Einunddreißigstes Kapitel
    Die Welt schwankt wie eine Hängematte
    Vielleicht liegt der eigentliche Gewinn des Älterwerdens darin, daß frühe Erinnerungsbilder in der Rückschau erst an ihren richtigen Platz rücken. Ihre Bedeutung wird ihnen Jahrzehnte später nachgeliefert. Was ich auf meiner Indien-Reise nach dem Abitur erlebt habe – Indien-Reisen mußten damals sein –, jetzt, nach Winnies Tod und Beate Colisées Sturz in die Dämmerung, glaubte ich es erst wirklich zu verstehen.
    Wenn es stimmt, was die Inder zu wissen meinen, daß Gott die Welt ist und die Welt Gott, dann habe ich Ihn schon einmal gesehen, lange sogar, mehr als anderthalb Stunden, in großer Hitze, in Abendstimmung, rosigem, die Luft mit Verheißung anfüllendem Schein. Ein indisches Morgen- und Abendrot taucht den Tag jedesmal in den Zustand einer Erwartung des Außerordentlichen, und wenn die beißend helle Sonne diese Erwartung auch immer wieder enttäuscht, der Lichtzauber ist stärker. Er bringt die Erwartung zurück: auf etwas Riesengroß-Neues, daß die Welt sich spalte und in Wehen ächze und eine zweite Welt aus sich hervorpresse, weniger kann es gar nicht sein, und so war ich denn richtig eingestimmt auf den Auftritt der Göttin, des Gottes, der Welt als Person.
    Das sandige Gelände am Rand einer größeren Stadt Südindiens, wo die Zersiedelung in Öde überging, die bäuerliche Nutzung schon aufgegeben war und die Spekulanten mit dem Abstecken der Grundstücke begannen, war nun rosa übergossen, die Farben übersetzten sich für mich in einen saugenden Orgelakkord, als werde eine Ziehharmonika sachte immer weiter auseinandergezogen und bringe nie endende Feinstdissonanzen hervor. Götterstatuen aus grell bemaltem Beton waren ins freie Feld gestellt, ein niedriges Mäuerchen umgab das Geviert des zukünftigen Tempels. Die niemals in das Korsett einer Orthodoxie gegossene Religion gebar überfruchtbar immer neue Heiligtümer, neue Gottesepiphanien. Nahe den Müllhalden war heiliges Land entdeckt geworden, und die blau- und weißhäutigen Göttergiganten hatten es sogleich besetzt.

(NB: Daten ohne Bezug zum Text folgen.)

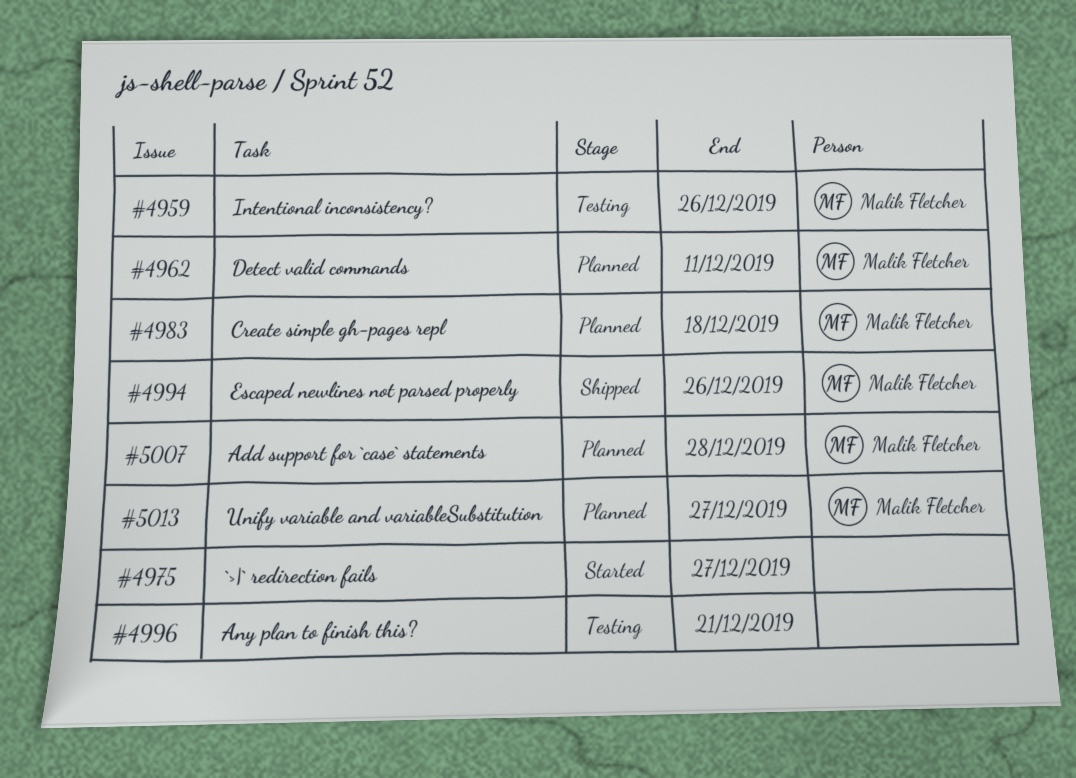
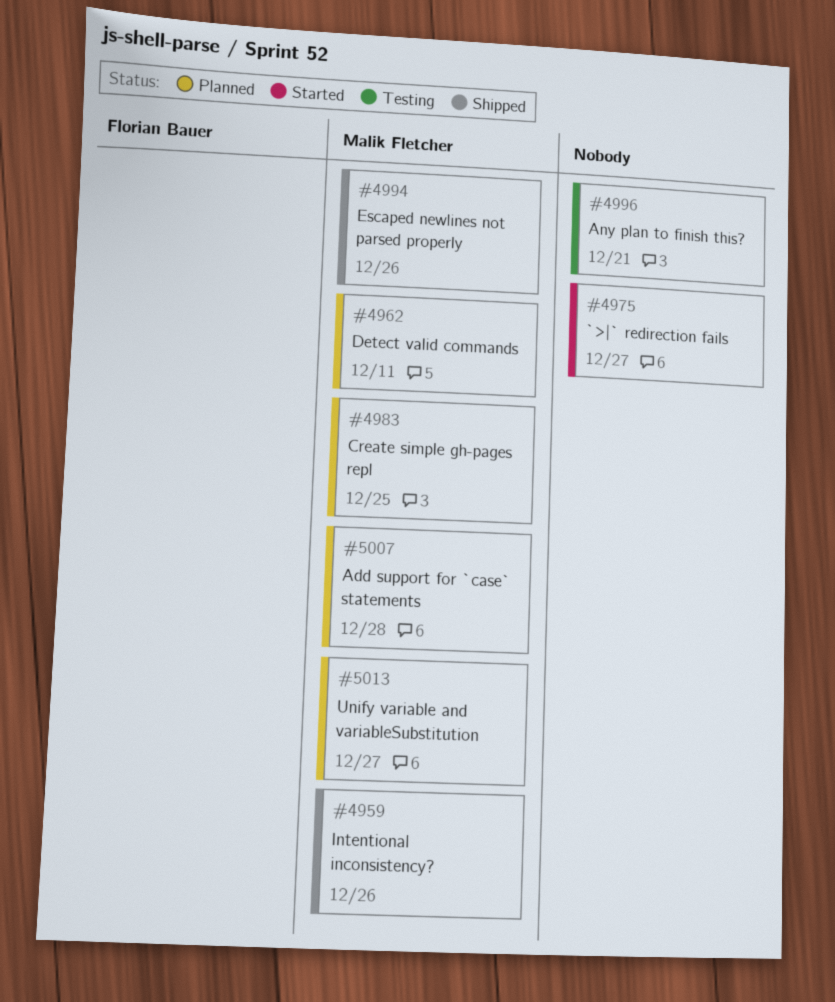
#4959, status: Testing -> Shipped
#4983, due: Dec 18 -> Dec 25

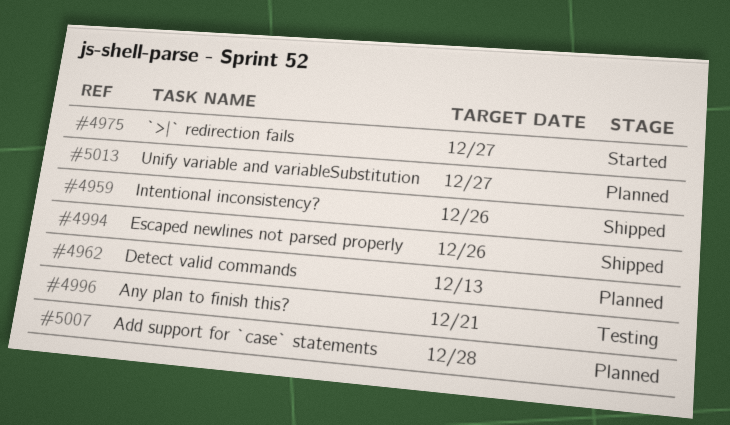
#4962, due: Dec 11 -> Dec 13
#4983: present -> none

    Aber der Menschenhaufen war von den übergroßen Götterbildern abgewandt und auf ein bewegenderes Bild gerichtet. Die bunten Betongötter hatten Äquivalente aus Fleisch und Blut. Um einen mit glitzerndem Stanniol verkleideten Thron stand ein prunkvoll kostümierter Hofstaat. Dick geschminkte junge Männer, als Frauen göttlicher Herkunft maskiert, als dämonische geflügelte Wächter, als blauhäutige kettengeschmückte Götterknaben gekleidet und schamanisch-phantastisch frisiert, hatten die im Kontrast zur Schminke trüb und unrein wirkenden Augen auf den Thron gerichtet. Dort saß ein als Kali, die schreckenerregende Göttin, die verschlingende und lebenspendende große Mutter, gekleideter Mensch. Mann oder Frau? Wahrscheinlich doch Mann, denn es war ein Riese, ein fetter, mit hängenden Brüsten und mächtigen Schenkeln in den Thron gedrückter unförmiger Riesensäugling. Auf dem Kopf trug er die hohe Götterkrone aus Stanniol, um den Hals ein brustpanzerartiges Collier, gleichfalls aus knittrigem Stanniol. Sein Gesicht war rot geschminkt mit hohen fetten Backen. Die Lippen formten einen Fischmund, aus dem der Speichel blasig blubberte. Die ganze Schauspielerschar mit mager-muskulösen Kinderkörpern, in ihrer Geschminktheit zugerichtet wie zu einem satyriconhaften Fest, gehörte dem Menschengeschlecht an, aber die Göttin eindeutig nicht. Sie war zu groß. Sie überragte alle. Ihre Schenkel waren so dick wie der ganze Körper eines der jungen sie umstehenden Männer mit ihren Perücken und Diademen. Sie schwankte in ihrem Thron, einem hohen Friseursessel, der unter der Goldpapierdekoration hervorsah. Es gelang ihr kaum, die Augen offenzuhalten, obwohl sie es versuchte. Sie murmelte vor sich hin. Sie warf den hochgekrönten Kopf hin und her wie in tiefem Traum auf dem Kopfkissen. Die Wächter mit Schnurrbärten und Flügeln paradierten vor ihr mit Schwertern und Spießen. Sie alle hier waren Diener der Gottheit, blickten aber zugleich auch auf sie wie auf einen dicken Haufen Unglück, auf einen gestrandeten Walfisch, einen verendenden Elephanten, der sich nicht mehr erheben, mit einem ungezielten Tritt aber immer noch verwunden kann.